Is Oil & Gas Discovery Changing East African Politics?

By D.A. Barber AFKI Original Published: August 29, 2014, 6:36 am

Experts at a Brookings Institute forum in February warned the new energy producing countries were running out of time to face the critical policy decisions required to best manage their resources and avoid the pressure to simply earn quick cash for the entrenched political and business interests.

Western aid agencies and foundation donors also fear they will gradually lose influence over government policies once the oil and gas money starts pouring in.

“When these countries have the opportunity of these big new resources, I think our assistance needs to shift to ‘how do we help them maximize and use them to drive real national development,’” Center for Strategic and International Studies’ Cooke told AFKInsider. “I think that’s where U.S. assistance in these countries needs to go.”

The U.S. government has targeted the East Africa region specifically through its Trade Africa and Power Africa initiatives. And the U.S. State Department’s Energy Governance and Capacity Initiative (EGCI) has made Uganda and Mozambique a priority to “establish the capacity to manage their oil and gas sector resources responsibly” with technical and capacity building assistance, according to the State Department’s website.

The State Department program is also meant to complement other international efforts, such as the Extractive Industries Transparency Initiative (EITI).

“The Energy Governance and Capacity Initiative, I think, is a good model,” Cooke told AFKInsider. “That kind of technical assistance to governments, that’s going to be increasingly important.”

“There is a component there that deals with strengthening the capacity of institutions to deal with issues of managing natural resources,” Brookings Institute’s Kimenyi told AFKInsider. “And that has a lot to do with the signing of contracts, and negotiations, and so on.”

In fact, even countries with good intentions for managing their resources have been out-negotiated and exploited by foreign companies.

But even with the State Department’s backing, the U.S. is a relatively small player, according to World Resources Institute’s Veit who notes that the Norwegian Agency for Development Cooperation (NORAD) has been the real force involved due to their history of oil development.

“They’ve been trying to help [countries] do everything from the build-up of public oil institutions to helping them think through new legislation and revenue management of oil,” Veit told AFKInsider.

Other U.S initiatives with the potential to stem resource corruption have stalled.

Oxfam America is taking the U.S. Securities and Exchange Commission to task for foot-dragging on the 2010 Dodd-Frank regulations that would force U.S. oil, gas, and mining companies to disclose the common practice of direct payments to foreign governments for natural resource access.

In a July 14 letter to the Commission, Oxfam – an international confederation of 17 organizations combating poverty in more than 90 countries – threatens to sue unless the Commission agrees to finalize the delayed “pay-to-play” regulations by the end of this year.

Though passed in 2010, a federal judge sided with oil industry groups and tossed out a draft version of the disclosure rule last summer.
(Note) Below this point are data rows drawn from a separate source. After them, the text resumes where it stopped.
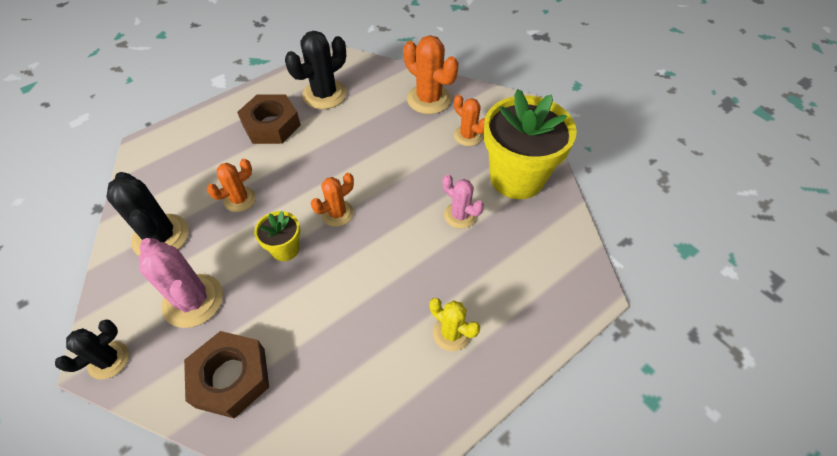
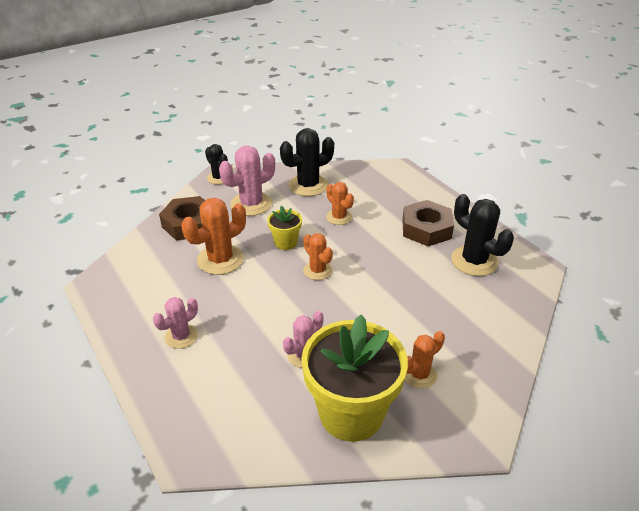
camera: 95 degrees right, 15 degrees down
orange cactus [403,35,459,114] -> orange cactus moved to [181,198,246,275]
yellow cactus [430,298,480,351] -> pink cactus [153,297,198,349]

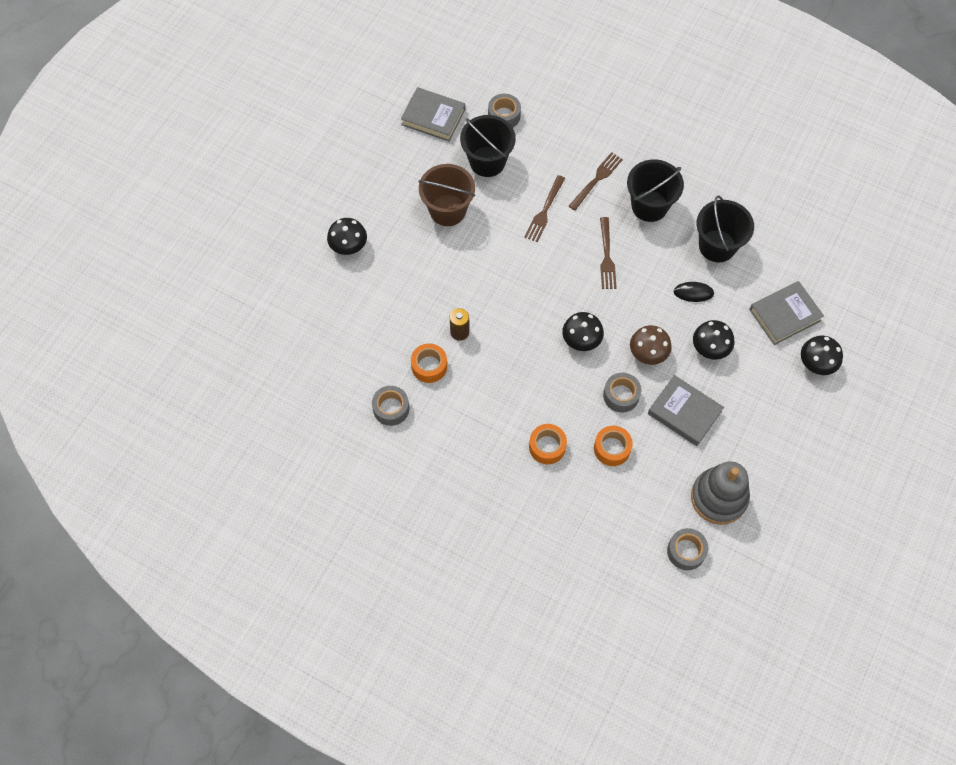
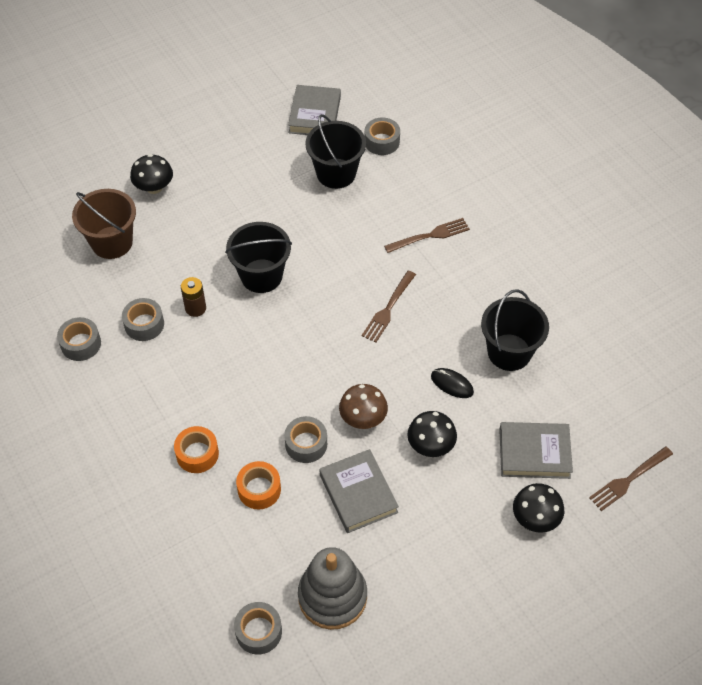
camera: 30 degrees right, 10 degrees down
grey book [401,87,465,142] -> grey book turned 45 degrees clockwise [288,85,341,135]
orange tape [411,343,447,383] -> grey tape [122,298,164,341]
brown bucket [418,164,475,226] -> brown bucket moved to [72,189,136,259]
brown fork [525,175,565,242] -> brown fork moved to [589,446,673,511]
black mushroom [562,312,604,351] -> none
black bucket [627,159,684,222] -> black bucket moved to [225,222,292,293]

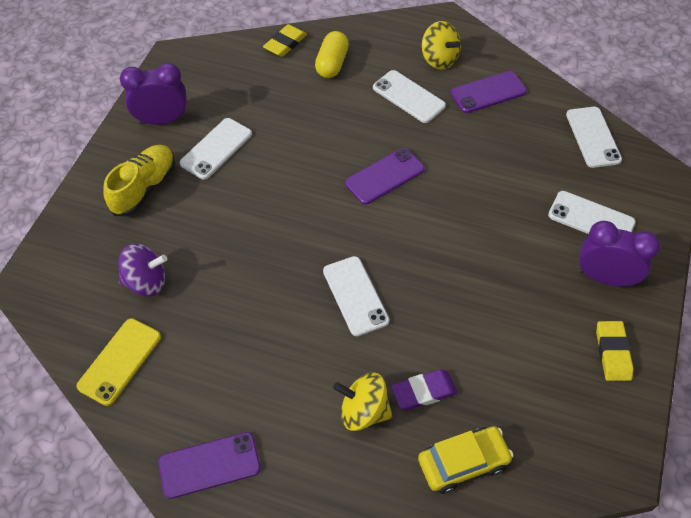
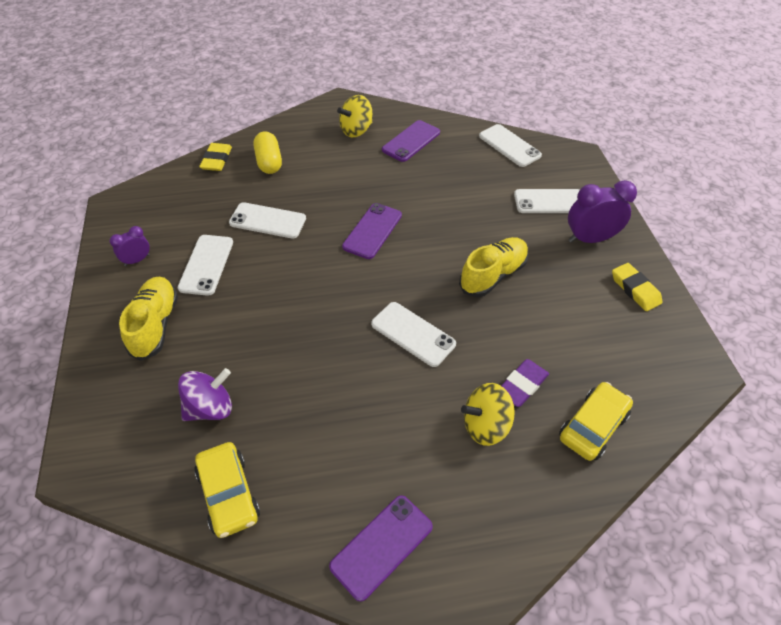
camera: 30 degrees left, 5 degrees down
yellow phone [77,318,161,406] -> yellow car [194,442,260,538]
purple clock [120,63,187,125] -> purple clock [110,226,150,266], size x0.55
white phone [373,70,446,123] -> white phone moved to [229,202,306,238]
yellow spinning top [422,21,461,69] -> yellow spinning top turned 120 degrees clockwise [337,95,372,137]
none -> yellow shoe [459,237,529,297]

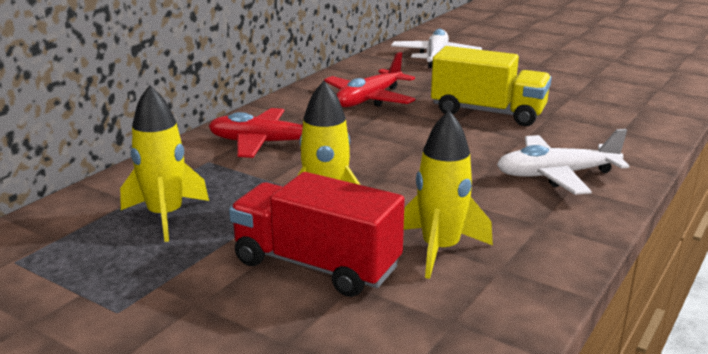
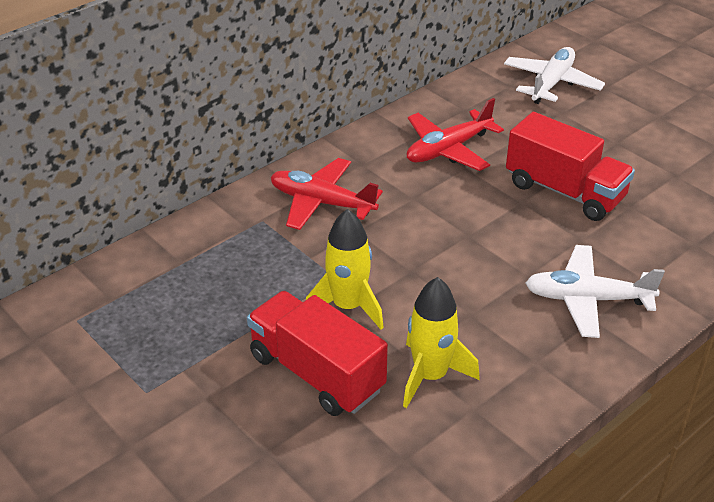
camera: 15 degrees right, 15 degrees up
yellow rocket [120,85,209,242] -> none
yellow truck [431,46,552,126] -> red truck [506,112,635,221]

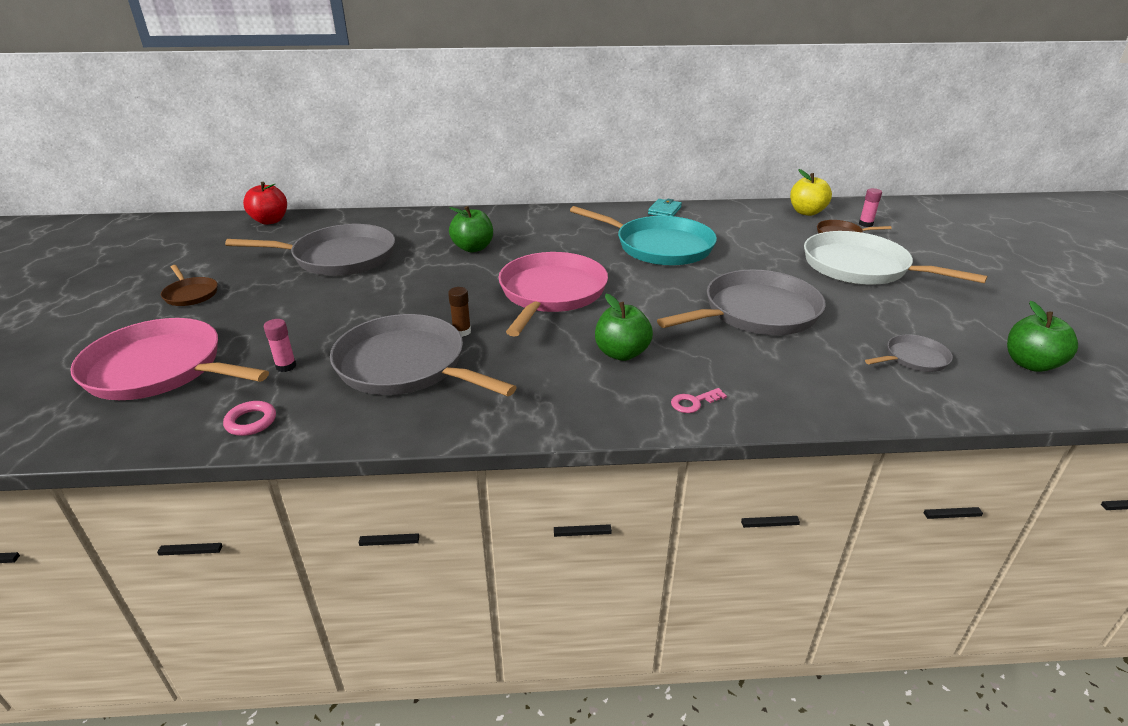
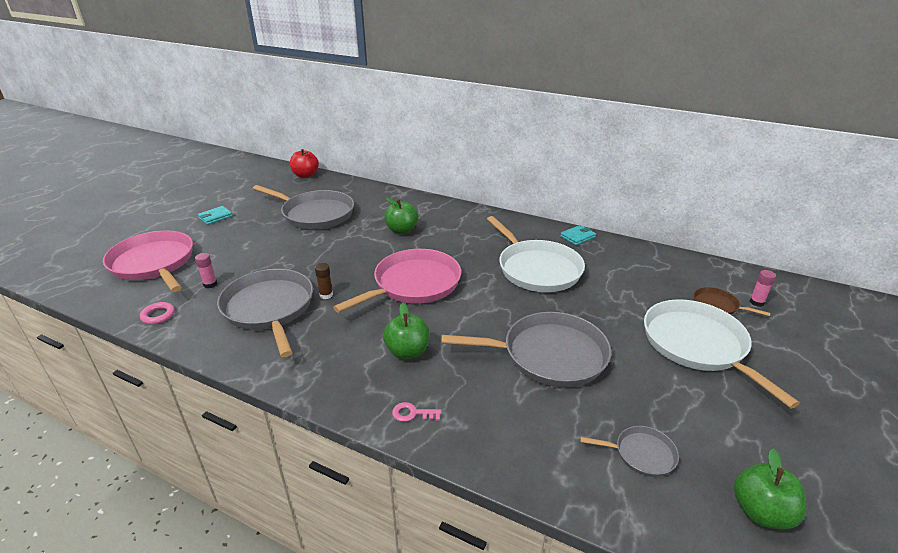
camera: 30 degrees right, 0 degrees up
brown pan [161,265,218,306] -> turquoise wallet [198,206,233,225]
turquoise pan [570,206,717,266] -> white pan [487,216,585,292]
yellow apple [790,169,832,216] -> none

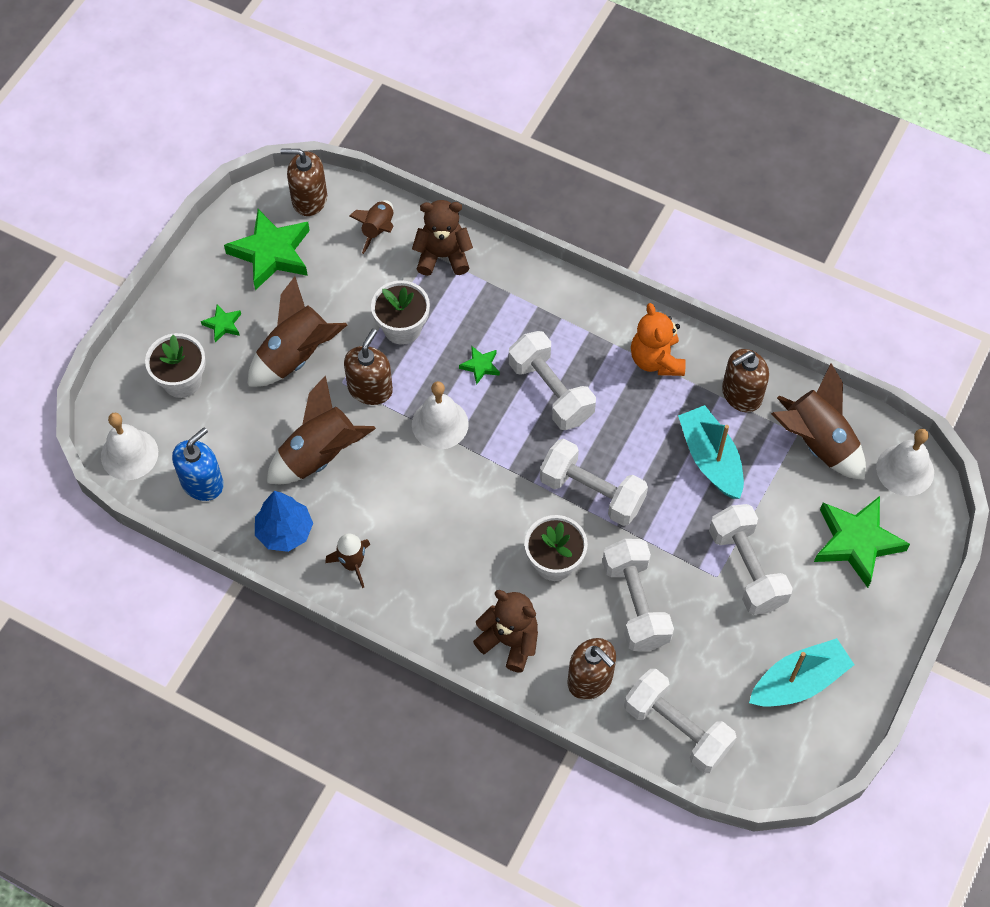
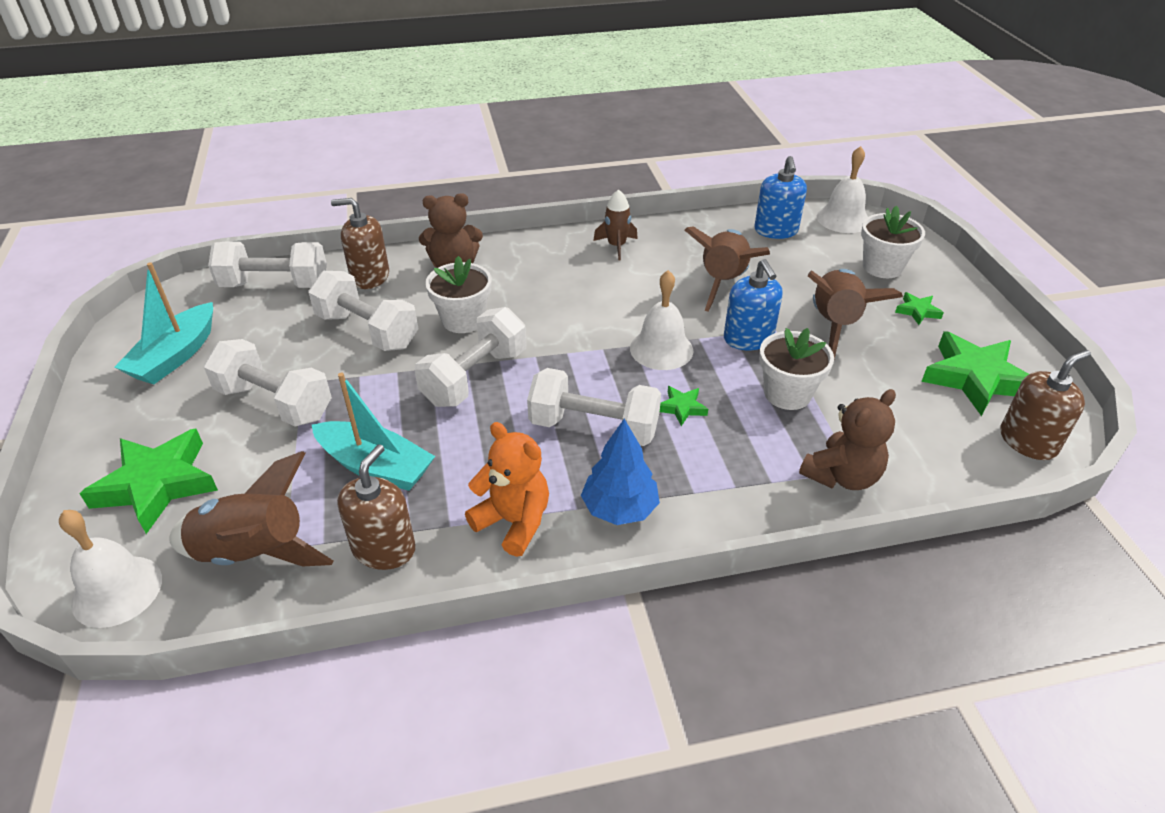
camera: 140 degrees right, 20 degrees down
blue tree [255,491,313,552] -> blue tree moved to [581,419,660,525]
brown soap dispenser [344,329,393,405] -> blue soap dispenser [724,259,783,351]
brown rocket [349,200,393,254] -> none
white dumbbell [540,439,648,526] -> white dumbbell turned 45 degrees counterclockwise [415,307,526,407]

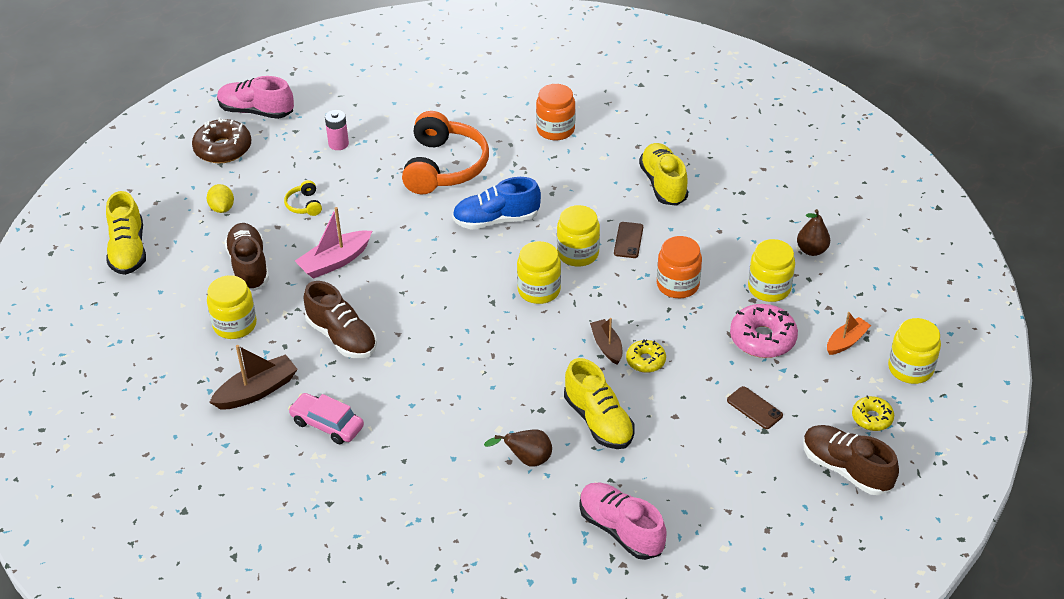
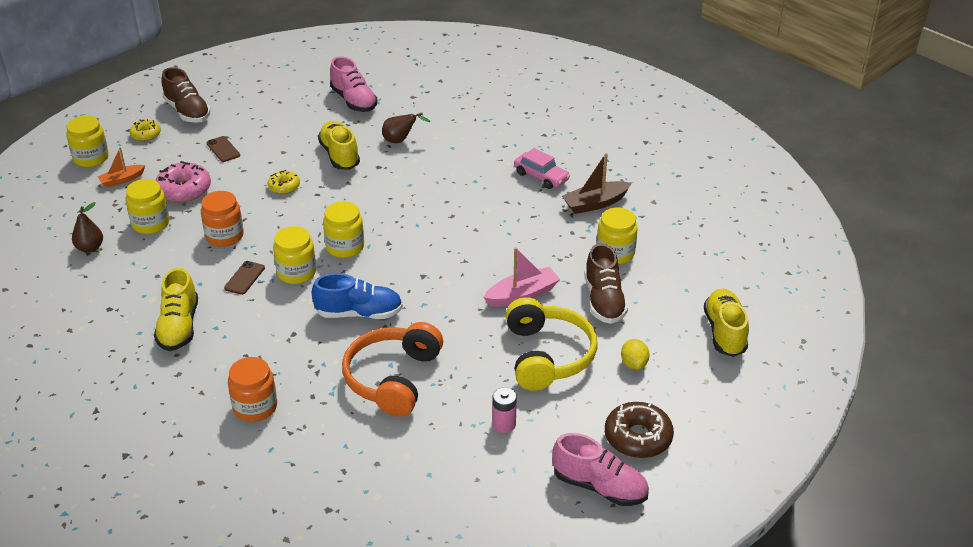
camera: 170 degrees left, 5 degrees down
yellow headphones [284,180,322,216] -> yellow headphones [506,297,598,391], size x2.39
brown shoe [304,281,377,358] -> none
brown boat [590,318,622,364] -> none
The Securities and Exchange Commission now estimates it will be March 2015 before the revised draft proposal will be ready, which critic call a questionable and illegal delay.

Meanwhile, the East African oil and gas boom isn’t waiting.

“I think the good thing is that we are seeing African countries actively having this discourse about how they invest some of these monies for the long-term development and human security in their countries,” Woodrow Wilson International Center’s Muyangwa told AFKInsider.

The consensus seems to be that no mater how it is accomplished, transparency and good governance in oil contracts and revenue use will require stronger collaboration between these newly resource-rich governments and the civil society organizations, private sector and local communities they serve.

“I think all of these countries are very vulnerable,” Cooke told AFKInsider. “The question is can you build a constituency within those countries that are powerful enough and knowledgeable enough to hold their governments to account.”

Mwangi Kimenyi, senior fellow and director of the Brookings Institute Africa Growth Initiative, says “it’s a different time” and Africa’s civil society has grown more assertive about holding their governments accountable for the resource deals they cut.

“I don’t think that we are going to see the same problems as in Nigeria, in Angola and Equatorial Guinea,” Kimenyitold AFKInsider. “I don’t think many leaders will be able to get away with it as they used to do before. So I would say that before we see a real exploitation of these resources, there will be safeguards to make sure there is transparency.”